PRIVATE AND CONFIDENTIAL

Presbia PLC

Arthur Cox Building

Earlsfort Terrace

Dublin 2

 

Re: Presbia PLC (the “Company”), a public limited company incorporated in Ireland under registered number 539137

Dear Sirs

 

1. Basis of Opinion

 

  1.1 We have acted as Irish counsel for the Company in connection with the proposed rights offering (the “Transaction”) by the Company in respect of non-transferable and non-exchangeable rights (the “Rights”) to purchase a number of ordinary shares of US$0.001 each in the Company having an aggregate market value of up to US$13,500,000 (the “Shares”).

 

  1.2 The Company’s Registration Statement on Form S-1 (File No. 333-214909) originally filed by the Company with the Securities and Exchange Commission (the “SEC”) on 5 December 2016, under the Securities Act of 1933, as amended (the “Securities Act”), is referred to in this Opinion Letter as the “Registration Statement”, and the prospectus included in the Registration Statement is referred to in this Opinion Letter as the “Prospectus”.

 

  1.3 This opinion is given solely for the benefit of the addressee of this opinion and may not be relied upon by any other person without our prior written consent.

 

  1.4 This opinion is confined to and given in all respects on the basis of the laws of Ireland (meaning Ireland exclusive of Northern Ireland) in force as at the date hereof as currently applied by the courts of Ireland and, in relation to the opinion as to taxation set out in paragraph 2.2, is given also on the basis of our understanding of the practices of the Irish Revenue Commissioners on the date hereof. We have made no investigations of, and we express no opinion as to, the laws of any other jurisdiction or the effect thereof. In particular, we express no opinion on the laws of the European Union as it affects any jurisdiction (other than Ireland insofar as opined on herein). We have assumed without investigation that insofar as the laws of any jurisdiction other than Ireland are relevant, such laws do not prohibit and are not inconsistent with any of the obligations or rights expressed in the documents listed in Schedule 2 (the “Transaction Documents”) or the transactions contemplated thereby.


  1.5 This opinion is also strictly confined to the matters expressly stated herein and is not to be read as extending by implication or otherwise to any other matter.

 

  1.6 In giving this opinion, we have relied upon the Corporate Certificate (as defined in Schedule 3) and the Searches (see paragraph 1.10 below).

 

  1.7 For the purpose of giving this opinion, we have examined originals or copies, facsimile copies, copies certified to our satisfaction or copies sent to us by email in pdf or other electronic format, as listed at Schedule 3 to this opinion.

 

  1.8 All words and phrases defined in the Transaction Documents and not defined herein shall have the same meanings herein as are respectively assigned to them in the Transaction Documents. References in this opinion to:

the “Companies Act” means the Companies Act 2014, all enactments which are to be read as one with, or construed or read together as one with the Companies Act 2014 and every statutory modification and re-enactment thereof for the time being in force.

□ □ □

◆ Given request
Copy the opinion letter between "1.5 This opinion" and "any other matter.", inclusive, changing "strictly" to "narrowly". The listing has no connection to the opinion letter.

□ □ □

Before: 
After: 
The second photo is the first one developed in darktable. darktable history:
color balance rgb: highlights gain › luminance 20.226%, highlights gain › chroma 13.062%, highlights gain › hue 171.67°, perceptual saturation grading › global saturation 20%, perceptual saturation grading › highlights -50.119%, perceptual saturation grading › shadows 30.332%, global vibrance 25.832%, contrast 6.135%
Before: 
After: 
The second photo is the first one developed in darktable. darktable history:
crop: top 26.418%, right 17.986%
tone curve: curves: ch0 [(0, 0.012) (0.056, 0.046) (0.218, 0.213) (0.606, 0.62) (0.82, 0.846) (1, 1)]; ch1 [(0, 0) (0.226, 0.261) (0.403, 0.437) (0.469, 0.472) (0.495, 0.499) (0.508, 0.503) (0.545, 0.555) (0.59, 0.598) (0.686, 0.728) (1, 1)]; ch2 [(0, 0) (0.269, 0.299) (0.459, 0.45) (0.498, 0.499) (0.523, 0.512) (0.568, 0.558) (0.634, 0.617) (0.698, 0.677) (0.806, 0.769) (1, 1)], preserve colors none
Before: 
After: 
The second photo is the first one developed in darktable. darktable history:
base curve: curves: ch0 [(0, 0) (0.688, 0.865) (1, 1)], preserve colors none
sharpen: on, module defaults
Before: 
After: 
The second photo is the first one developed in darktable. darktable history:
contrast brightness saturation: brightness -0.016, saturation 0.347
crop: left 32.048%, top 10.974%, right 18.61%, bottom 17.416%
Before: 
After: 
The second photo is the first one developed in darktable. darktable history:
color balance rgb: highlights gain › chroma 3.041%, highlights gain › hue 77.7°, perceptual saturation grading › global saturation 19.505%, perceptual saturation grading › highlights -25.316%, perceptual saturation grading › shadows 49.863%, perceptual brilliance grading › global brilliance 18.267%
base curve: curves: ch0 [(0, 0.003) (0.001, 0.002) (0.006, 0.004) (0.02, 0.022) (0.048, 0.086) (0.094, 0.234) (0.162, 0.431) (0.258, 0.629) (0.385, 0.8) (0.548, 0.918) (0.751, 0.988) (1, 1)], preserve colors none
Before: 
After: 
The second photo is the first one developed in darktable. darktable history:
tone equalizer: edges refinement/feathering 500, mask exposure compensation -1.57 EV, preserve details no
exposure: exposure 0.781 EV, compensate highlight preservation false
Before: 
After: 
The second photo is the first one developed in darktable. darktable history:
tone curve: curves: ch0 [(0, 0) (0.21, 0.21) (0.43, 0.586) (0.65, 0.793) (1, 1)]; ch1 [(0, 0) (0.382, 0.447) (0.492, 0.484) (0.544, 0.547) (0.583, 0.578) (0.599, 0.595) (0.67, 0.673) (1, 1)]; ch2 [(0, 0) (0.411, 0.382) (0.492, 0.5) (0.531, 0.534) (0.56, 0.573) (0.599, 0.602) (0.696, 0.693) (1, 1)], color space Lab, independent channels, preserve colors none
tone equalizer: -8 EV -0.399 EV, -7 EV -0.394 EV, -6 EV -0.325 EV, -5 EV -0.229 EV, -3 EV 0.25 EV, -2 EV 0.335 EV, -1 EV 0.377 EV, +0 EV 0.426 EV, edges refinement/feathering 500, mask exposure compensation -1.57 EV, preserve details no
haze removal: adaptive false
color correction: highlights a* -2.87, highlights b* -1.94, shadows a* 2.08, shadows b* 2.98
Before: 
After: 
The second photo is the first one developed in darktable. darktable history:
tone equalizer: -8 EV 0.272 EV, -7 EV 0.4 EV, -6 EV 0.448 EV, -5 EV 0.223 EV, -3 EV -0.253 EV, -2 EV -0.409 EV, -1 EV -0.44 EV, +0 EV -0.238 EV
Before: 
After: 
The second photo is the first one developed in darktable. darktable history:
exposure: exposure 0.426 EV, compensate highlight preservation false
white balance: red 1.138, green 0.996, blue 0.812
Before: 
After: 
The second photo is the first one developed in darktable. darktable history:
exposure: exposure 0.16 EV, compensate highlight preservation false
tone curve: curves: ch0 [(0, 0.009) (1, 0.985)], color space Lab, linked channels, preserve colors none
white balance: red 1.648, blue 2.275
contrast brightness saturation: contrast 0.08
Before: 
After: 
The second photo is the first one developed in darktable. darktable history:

□ □ □

◆ Result
1.5 This opinion is also narrowly confined to the matters expressly stated herein and is not to be read as extending by implication or otherwise to any other matter.